More of the best job opportunities, volunteer positions and “diverse experiences” can be found in larger cities, which happen to be where most of the medical schools are. The student who chooses U of A might get lower grades than if he had gone to a school where there’s less competition, but he may also have more access to medical research internships at teaching hospitals that could impress admissions committees.

That still doesn’t explain why so many undergrads are clustered at just half a dozen schools. Tim He, president of the Medical Direction McGill, a pre-med club, guesses that half of those first-year medical students came from a handful of universities in 2013, because the best and brightest high school students apply mostly to the top-ranking universities. Indeed, five out of six of the schools that medical students are most likely to have attended are ranked in the top six in the Maclean’s University Rankings, and all do well in international competitions.

On top of that, many high school students tend to go places where the entrance requirements are toughest because of the prestige of getting in, says He. McGill’s minimum entrance grade for out-of-province students enrolling in science in 2013 was 92.5 per cent in the top five courses—much higher than the low 80s in six courses needed at Brock or Waterloo. The top students in He’s Calgary high school aimed for U of T, McGill, UBC or Alberta; he applied to all those except U of A, because he wanted to live in another province.

Dr. David Snadden, an executive associate dean at UBC’s medical school, says rankings and entrance grades cause students to cluster at a few schools, not because medical admissions committees prefer them. “We really try not to discriminate in any way about which school people have come from,” Snadden says. While it’s true that UBC’s medical school takes more students from UBC (107 last year) than from the University of Victoria (32) or Simon Fraser University (30), “we have many, many more applications from UBC.” They also take many from McGill (21) and McMaster (14) for the same reason.

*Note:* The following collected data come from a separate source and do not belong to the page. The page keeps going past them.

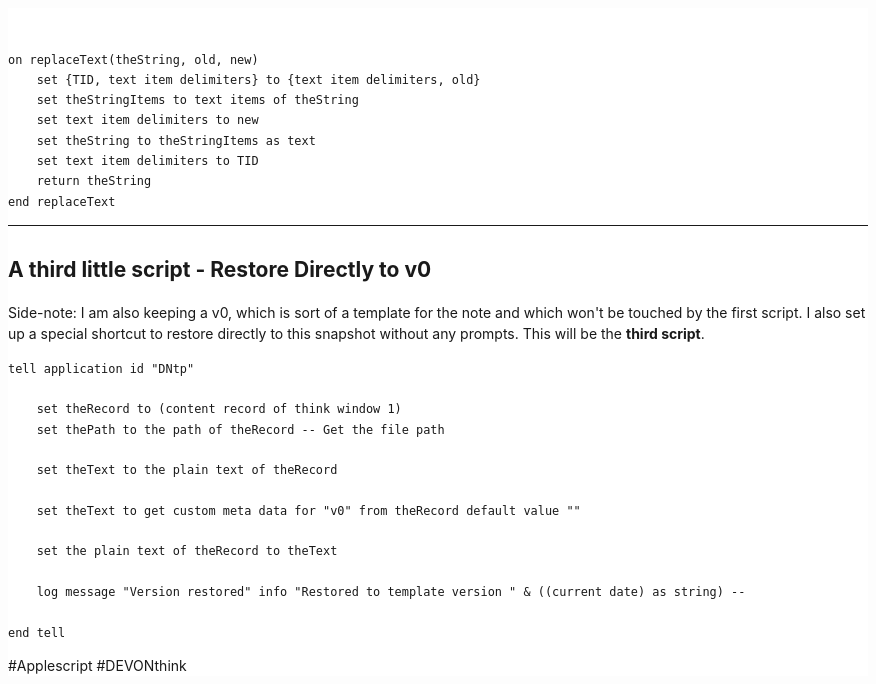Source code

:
 ```applescript


on replaceText(theString, old, new)
	set {TID, text item delimiters} to {text item delimiters, old}
	set theStringItems to text items of theString
	set text item delimiters to new
	set theString to theStringItems as text
	set text item delimiters to TID
	return theString
end replaceText
```

****

## A third little script - Restore Directly to v0

Side-note: I am also keeping a v0, which is sort of a template for the note and which won't be touched by the first script. I also set up a special shortcut to restore directly to this snapshot without any prompts. This will be the **third script**.


```applescript
tell application id "DNtp"
	
	set theRecord to (content record of think window 1)
	set thePath to the path of theRecord -- Get the file path	
	
	set theText to the plain text of theRecord
	
	set theText to get custom meta data for "v0" from theRecord default value ""
	
	set the plain text of theRecord to theText
	
	log message "Version restored" info "Restored to template version " & ((current date) as string) --	
	
end tell
```


#Applescript #DEVONthink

So while M.D. students shouldn’t worry about avoiding “hard schools,” they also shouldn’t fret if they haven’t attended one of the six schools where so many have gone before, so long as they’ve done everything they can to round out their education with a rich resumé. A university with a medical school may be a better bet, according to this small, unscientific sample—but, then again, at least 15 came from Acadia University in tiny Wolfville, N.S., another 15 from the University of Regina, and 13 more had studied at the University of Northern British Columbia.

Dr. James Rourke, dean of medicine at Memorial University of Newfoundland, finds students who attended Memorial for their first degree tend to be the top performers in its medical school. Memorial doesn’t discriminate based on school, either, so future doctors should just pick a university where they think they’re going to thrive. “Some do well at a big, bold university like McGill or U of Toronto; some do better at a smaller, more personalized university.”